La squadra sudcoreana e le violenze. La versione di Kim Eun-jung, Kim Seon-yeong, Kim Cho-hee, e le sorelle Kim Yeong-ae e Kim Yeong-mi

Ve le ricordate le Garlic Girl? Forse no. Perché i Giochi olimpici invernali di Pyeongchang, cioè l’ultima edizione, quella che si è svolta a febbraio in Corea del sud, quasi al confine con il Nord, verranno ricordati per questioni molto più politiche che sportive. Sono state le Olimpiadi del riavvicinamento tra le due Coree, che hanno sfilato sotto la stessa bandiera, e tutti a celebrare l’incredibile lavoro diplomatico per far salire sullo stesso palco d’onore la first daughter Ivanka Trump e la first sister più famosa del mondo, Kim Yo-jong. E infatti tutte le attenzioni erano per lei, la sorella del leader nordcoreano, e per la squadra di cheerleader arrivate direttamente da Pyongyang. Poco è arrivato in occidente delle storie sportive che invece hanno infiammato i cuori asiatici: il giapponese Yuzuru Hanyu, rockstar del pattinaggio, la sfigatissima inglese Elise Christie, favorita nello speed skate, che è stata squalificata in tutte e tre le specialità come le era già successo a Sochi 2014. Ma soprattutto il curling. E la nazionale femminile di curling sudcoreana.

* Estrazione dati

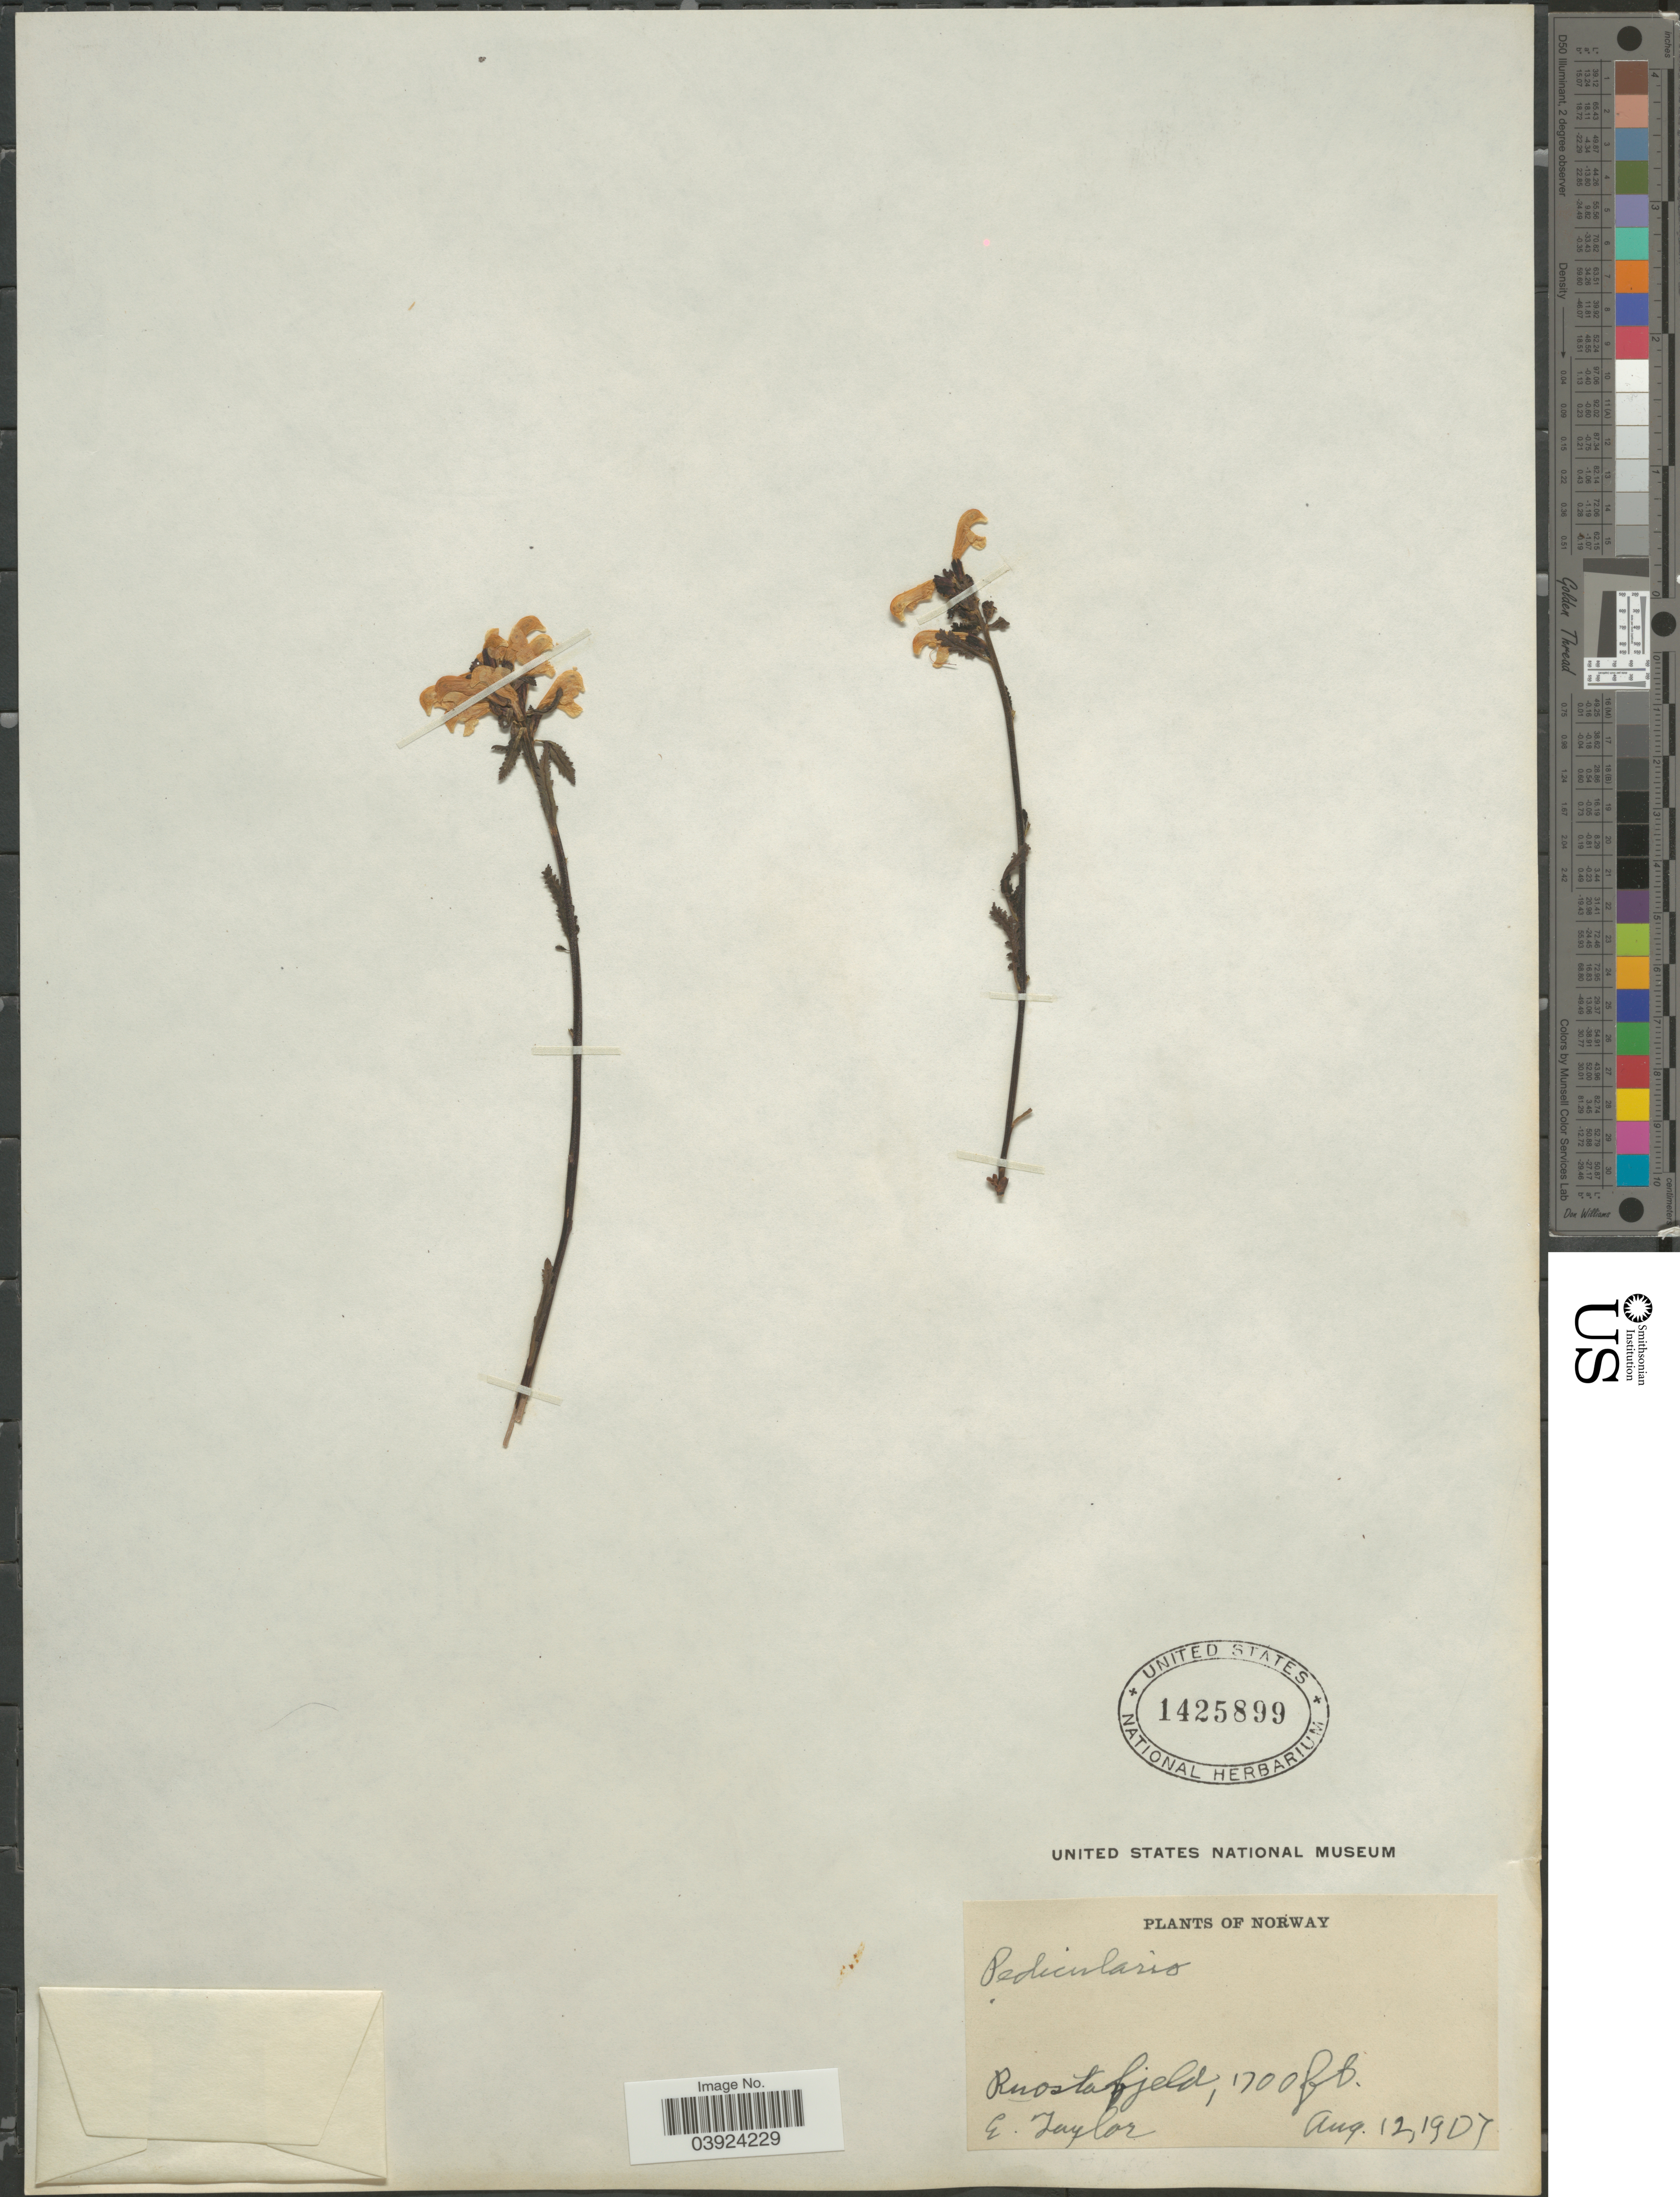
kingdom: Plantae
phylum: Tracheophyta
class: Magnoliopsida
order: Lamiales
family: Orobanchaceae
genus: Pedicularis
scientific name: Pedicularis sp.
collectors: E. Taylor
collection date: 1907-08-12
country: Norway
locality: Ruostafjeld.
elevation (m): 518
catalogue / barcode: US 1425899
==
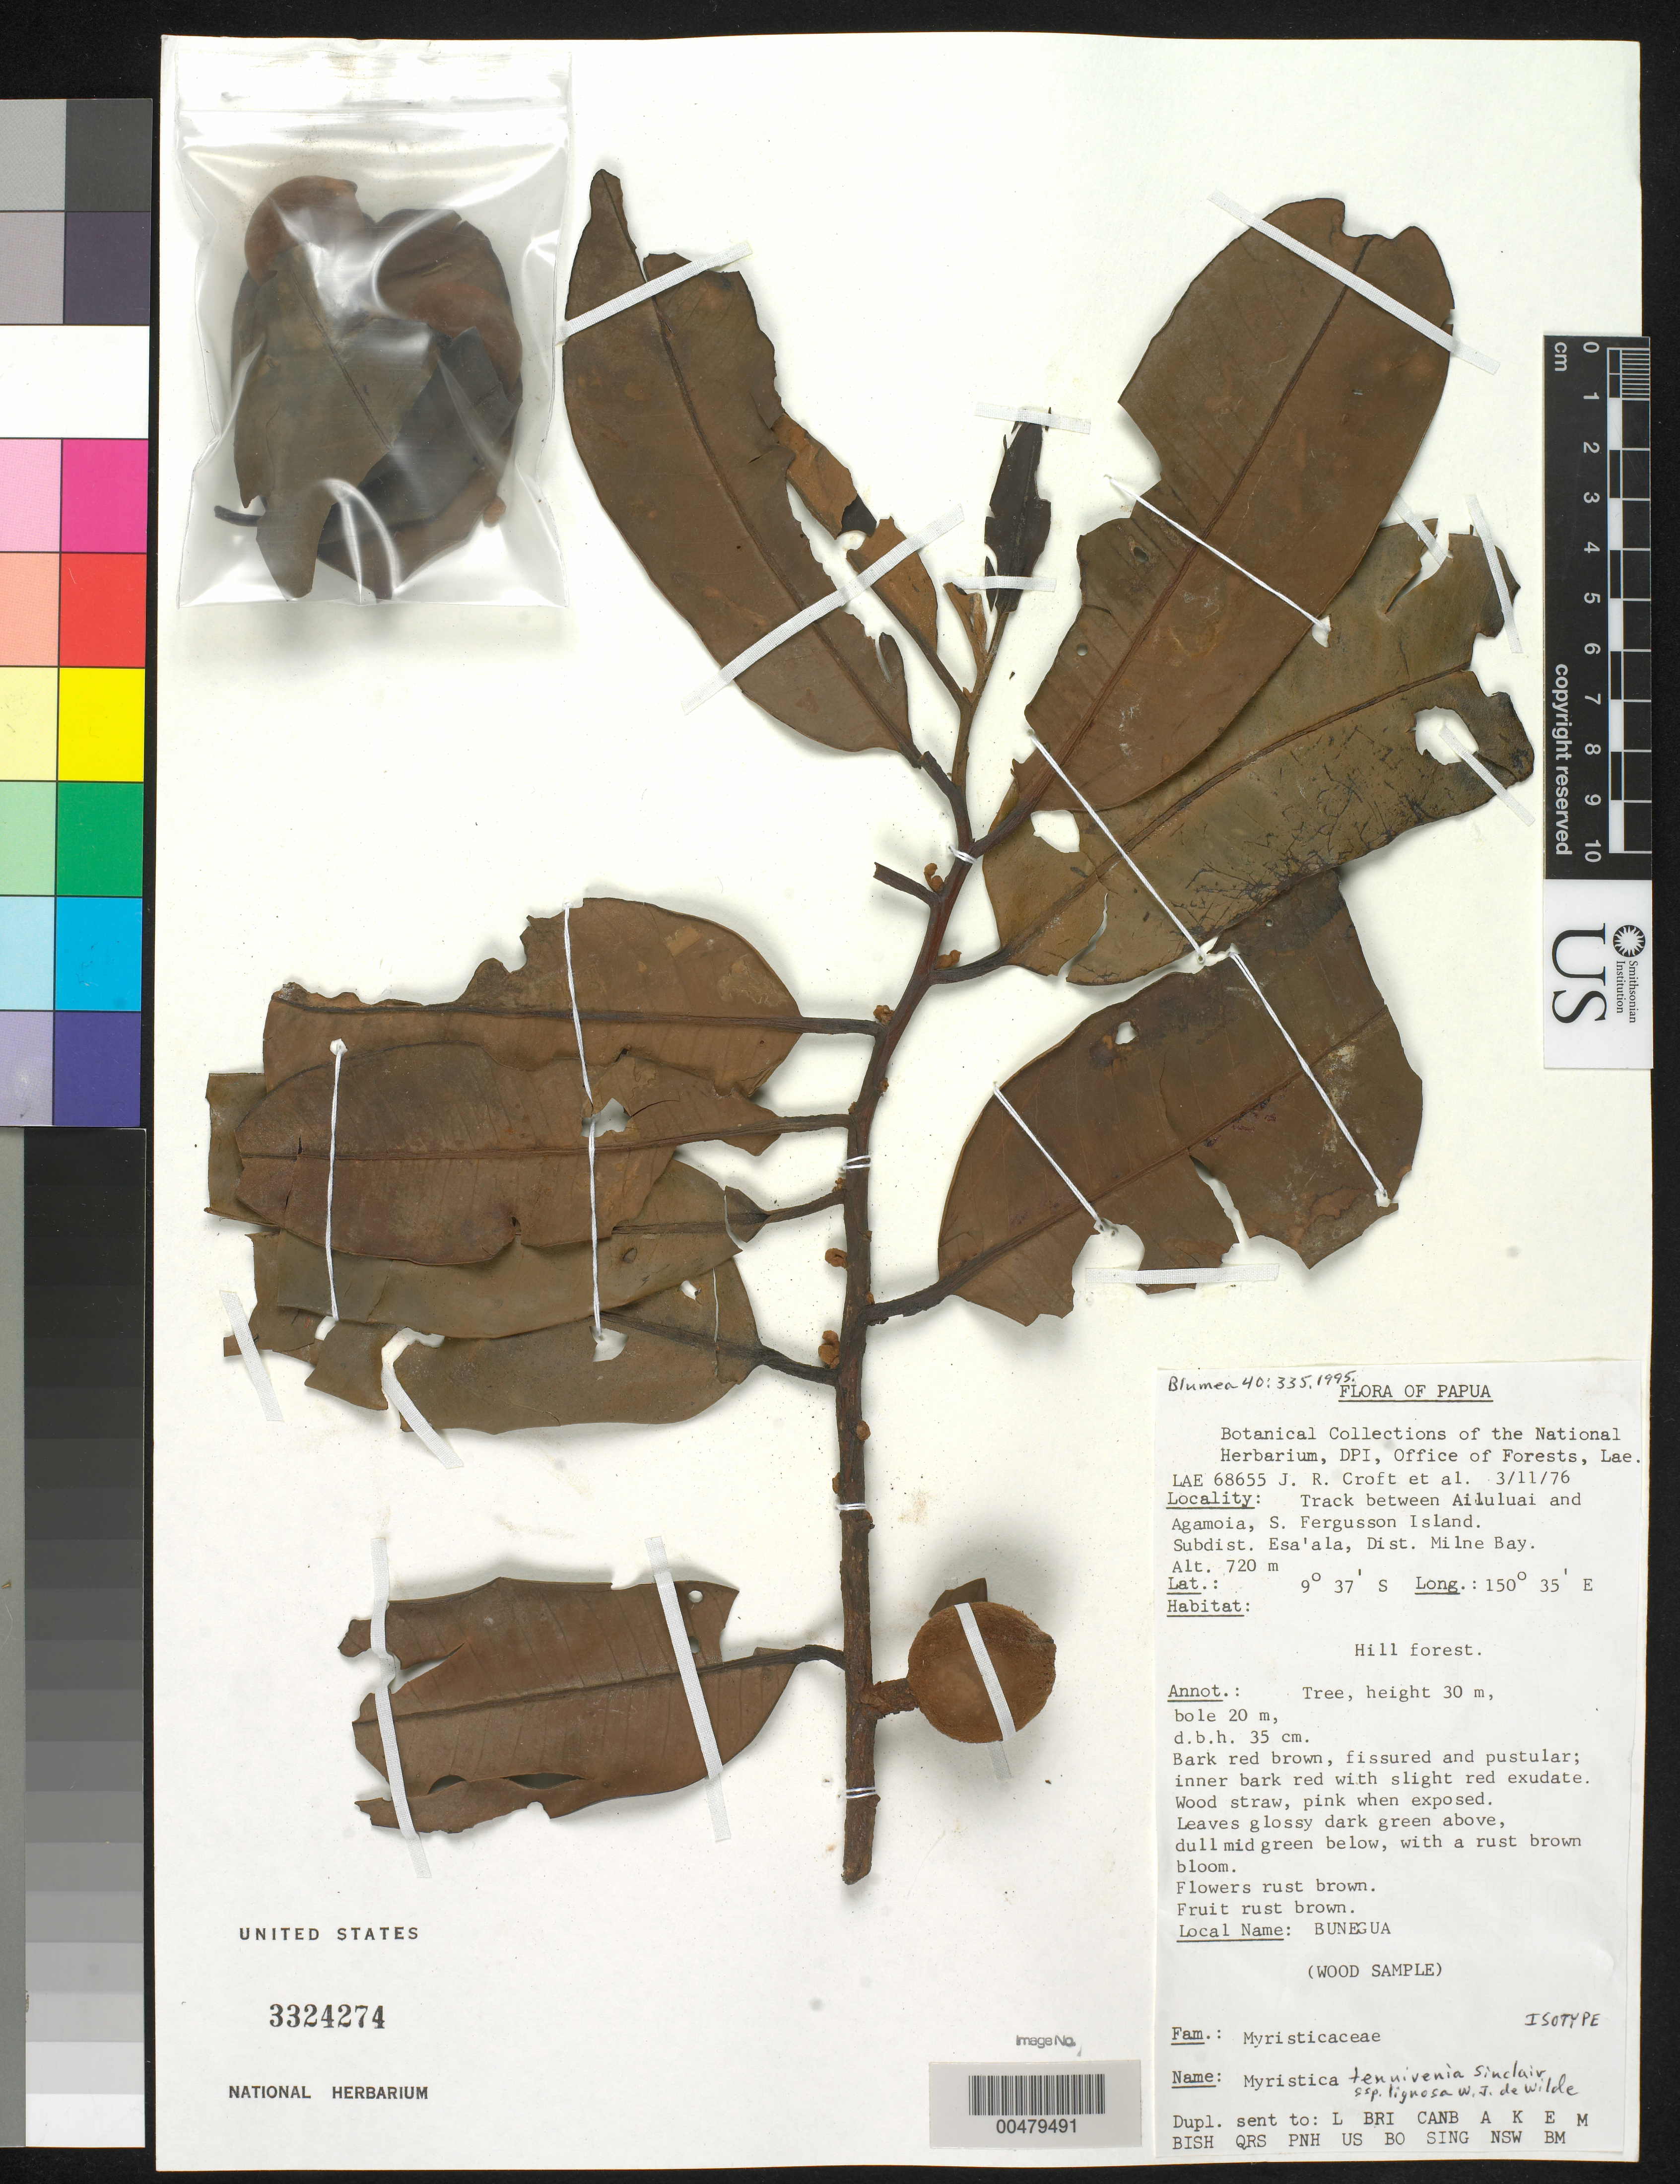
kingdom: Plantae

* Richieste
1. Riporta tutti i nomi di persona contenuti nel titolo dell'estratto sulle Olimpiadi di Pyeongchang.
2. Procedi con l'estratto sulle Olimpiadi di Pyeongchang a partire dalla sua ultima frase.
Il materiale è distinto dall'estratto e va considerato a parte.

* Risposte all'esercizio
1. Kim Eun-jung, Kim Seon-yeong, Kim Cho-hee, Kim Yeong-ae, Kim Yeong-mi

2.
 

 

Kim Eun-jung, Kim Seon-yeong, Kim Cho-hee, e le sorelle Kim Yeong-ae e Kim Yeong-mi. Le Garlic Girl, appunto: un team formato da cinque ragazze che si chiamano tutte Kim di cognome, e quattro su cinque di loro vengono dalla contea di Uiseong, dove si produce il famosissimo aglio sudcoreano (e lì l’aglio è dappertutto, è il totem della regione). I giornali di mezzo mondo sono impazziti per questa squadra, che ha fatto il miracolo: anzitutto perché il curling è uno sport pressoché sconosciuto in Corea del sud, ed era soltanto la seconda volta che la Nazionale arrivava alle Olimpiadi. E poi perché queste cinque atlete, che fanno uno sport che a vederlo alla tv è pure divertente, avevano tutte una faccia estremamente televisiva. Sembrava un team costruito a tavolino con l’obiettivo di rivoluzionare l’immagine dello sport, e le cinque nell’arco di poco tempo, mantenuti i loro teneri soprannomi come “yogurt” e “pancake”, si sono ritrovate ambasciatrici della nuova korean wave, un soft power culturale che da tempo il governo sudcoreano cerca di promuovere nel mondo. In fondo giocavano in casa, hanno avvertito l’incredibile attenzione che c’era sulle loro performance, e sono arrivate addirittura a vincere la semifinale con le tecnicissime giapponesi e poi a disputare la finale con la Svezia: un posto dove il curling ha una tradizione un po’ più antica. Insomma, era un sogno diventato realtà, i giornali andavano a Uiseong a intervistare amici e parenti, i fan inviavano lettere e pupazzetti.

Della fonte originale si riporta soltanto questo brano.